Normil Hawaiians Empires Into Sand
- Format
12 Inch
Black
£18.00
‘Nothing, nothing done for the right reason…We’re just slaves to greed, ignorance, manipulation…Where once cogs turned, now unseen…Truth is hidden, obscured by a screen’ (In The Stone)
Normil Hawaiians are a post-punk collective hailing from South London, who were initially active between 1979 and 1986. They released three LPs and a raft of EPs during their original incarnation, a period during which their sound evolved in increasingly experimental directions. The 2015 release by Upset The Rhythm of the band’s ‘lost’ album, Return Of The Ranters, which was recorded in 1984/85, inspired the band to start playing music together again. A series of live shows and new 7-inch in 2020 followed, before the band convened to record their first new album in nearly forty years.
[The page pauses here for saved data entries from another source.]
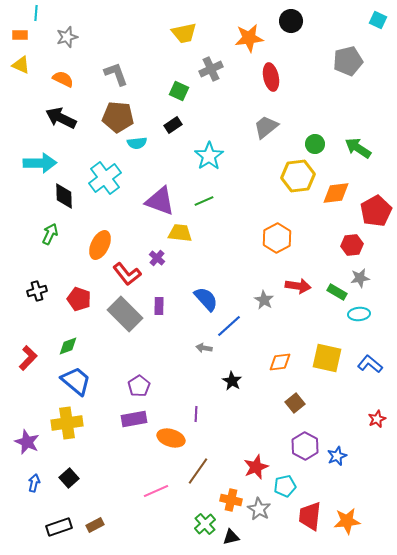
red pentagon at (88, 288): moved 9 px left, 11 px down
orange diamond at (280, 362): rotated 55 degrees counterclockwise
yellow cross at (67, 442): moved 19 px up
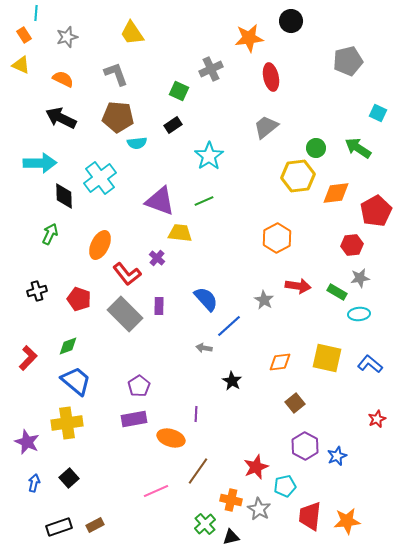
cyan square at (378, 20): moved 93 px down
yellow trapezoid at (184, 33): moved 52 px left; rotated 68 degrees clockwise
orange rectangle at (20, 35): moved 4 px right; rotated 56 degrees clockwise
green circle at (315, 144): moved 1 px right, 4 px down
cyan cross at (105, 178): moved 5 px left
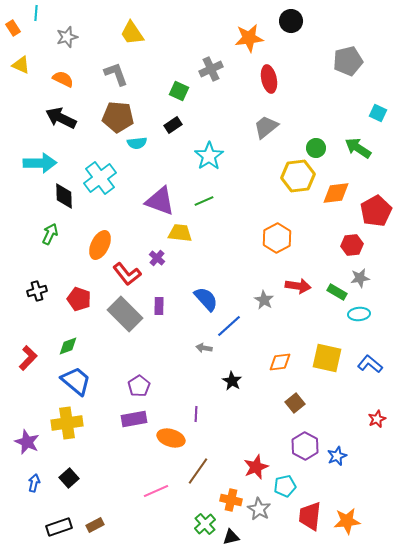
orange rectangle at (24, 35): moved 11 px left, 7 px up
red ellipse at (271, 77): moved 2 px left, 2 px down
Empires Into Sand stays true to the band’s latter-day roots of improvisation and experimentation, expertly fusing elements of ambient drone, driving motorik beats, and haunting folk. The result is a shimmering, immersive soundscape defined by lush yet sparingly deployed instrumentation. The songs take on an almost spectral quality as they weave together samples, interludes, and passages of spoken word to hypnotic effect, simultaneously both fragile and all-enveloping.
The album’s lyrical focus is primed by the opening tracks Exiles and Ghosts Of Ballochroy. The former using samples to explore the plight of migrants, the latter darkly allusive poetry narrated by Scottish poet Rodney Relax to skewer the inequality riven through our society. These are themes that are returned to on the meditative We Stand Together and the cosmic-tinged Big City Sky. But, perhaps, the stand-out tracks are the beautiful, mournfully layered In The Stone and the more personal Back Home To The Stars, a thoroughly moving tribute to band member Mark Tyler who died during the recording of the album.